Tech turned positive to help the broader market cut losses after starting the session on the backfoot as a slew of positive economic data and signs of persistently elevated inflation stoked concerns about sooner monetary policy action from the Federal Reserve.
The Personal Consumption Expenditures price index, the Fed’s preferred inflation measure, was up 0.6% on October, below the 0.7% rate expected, but ahead of prior’s month 0.4%. That took the annualized rate for October to 5%, well above the Fed’s 2% target.
The labor market continues to show progress toward the Fed’s maximum employment goal as jobless claims fell to lowest level since 1969.
The Department of Labor reported Wednesday that 199,000 people filed for unemployment insurance, down 71,000 from the prior week’s upwardly revised 271,000. That was well below consensus for claims to fall to 260,000.
Economists, however, shrugged off the huge drop in claims as a one-off, which “were pushed down by a seasonal adjustment quirk,” Pantheon Macroeconomics said. “It will substantially reverse next week, with claims rebounding to about 250K.”

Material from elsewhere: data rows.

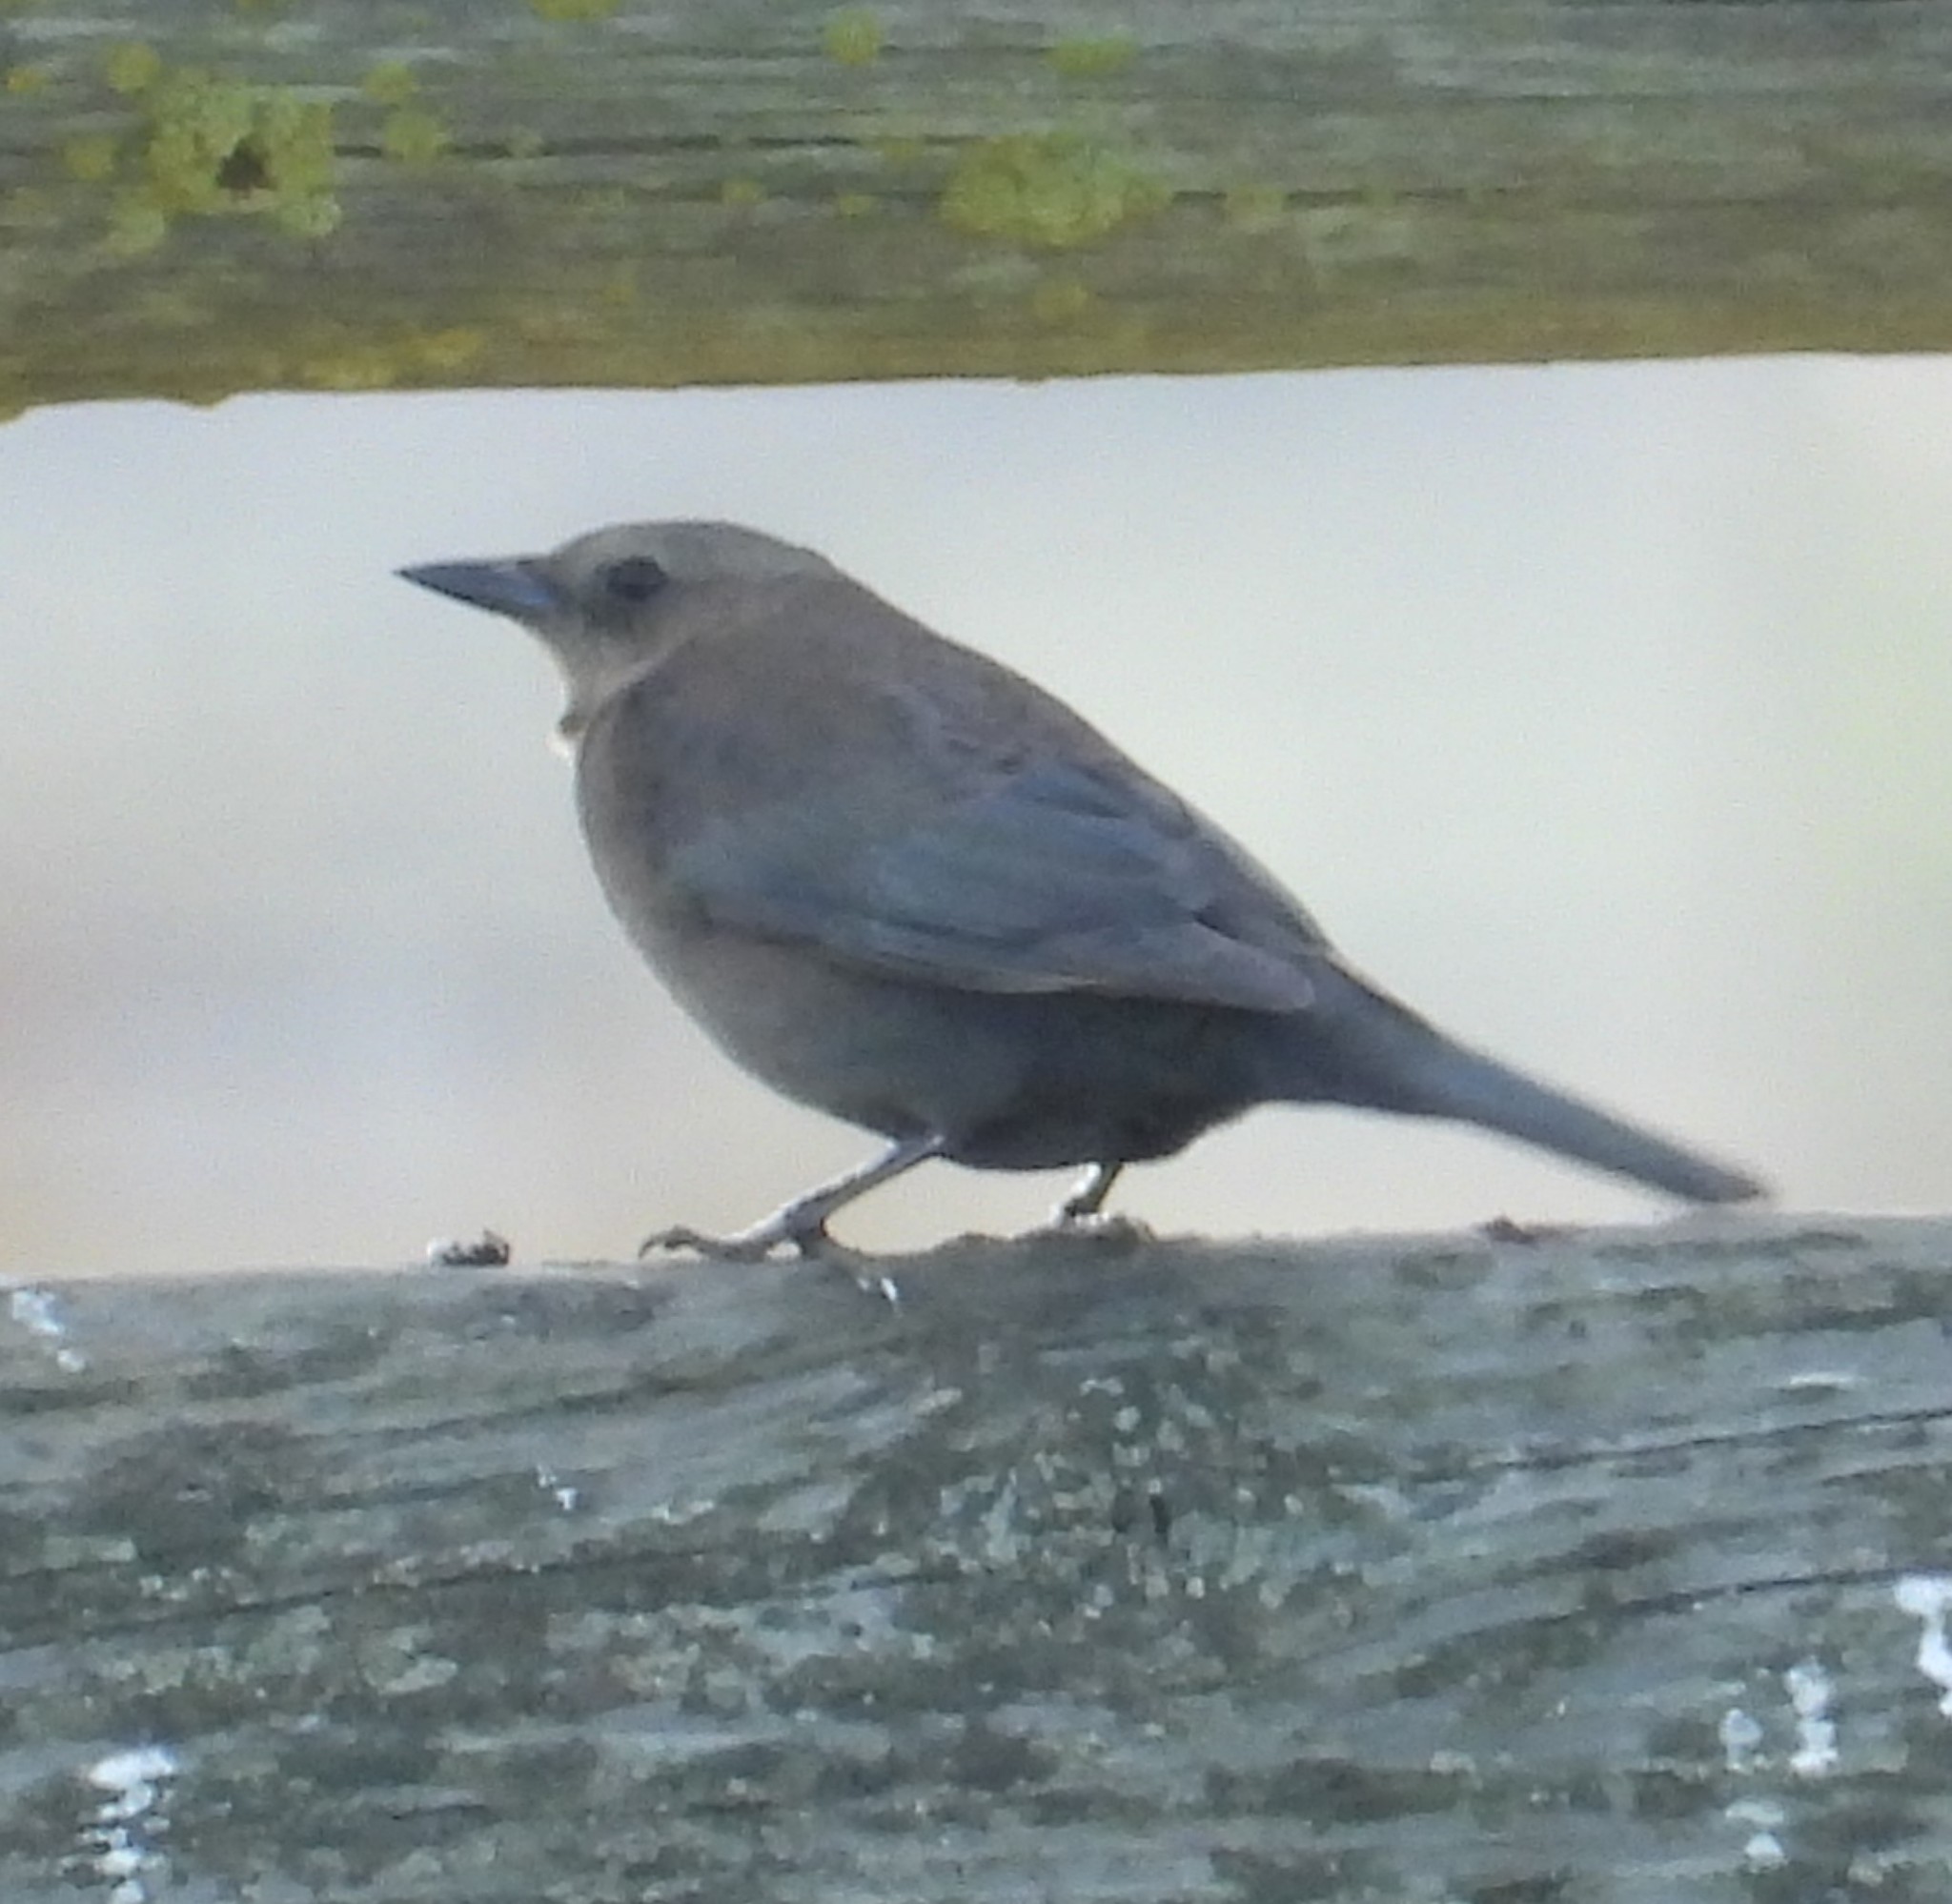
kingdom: Animalia
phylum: Chordata
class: Aves
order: Passeriformes
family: Icteridae
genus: Euphagus
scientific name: Euphagus cyanocephalus
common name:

Energy stocks added to recent gains even as oil prices gave up gains.
Tesla (NASDAQ:TSLA), meanwhile, moved off session lows to helped consumer discretionary stocks pare losses following a retail-led slide.
Gap (NYSE:GPS) plunged 25% after the retailer slashed its full-year outlook following third-quarter results that fell short of Wall Street estimates as rising costs and supplier chain woes weighed.
Nordstrom (NYSE:JWN) also reported weaker-than-expected quarterly results as rising labor costs dented profit, sending its share price 29% lower.
On the monetary policy front, the minutes of the Fed’s November meeting showed that some Federal Reserve policymakers were in favor of a faster pace of bond tapering to provide the central bank with plenty of room to hike rates amid concerns about inflation pressures.
In another sign that Fed members are growing concerned about inflation, San Francisco Federal Reserve Bank President Mary Daly said Wednesday that she would be open to speeding up the pace of the Fed’s bond tapering if inflation remained elevated and jobs growth remained strong.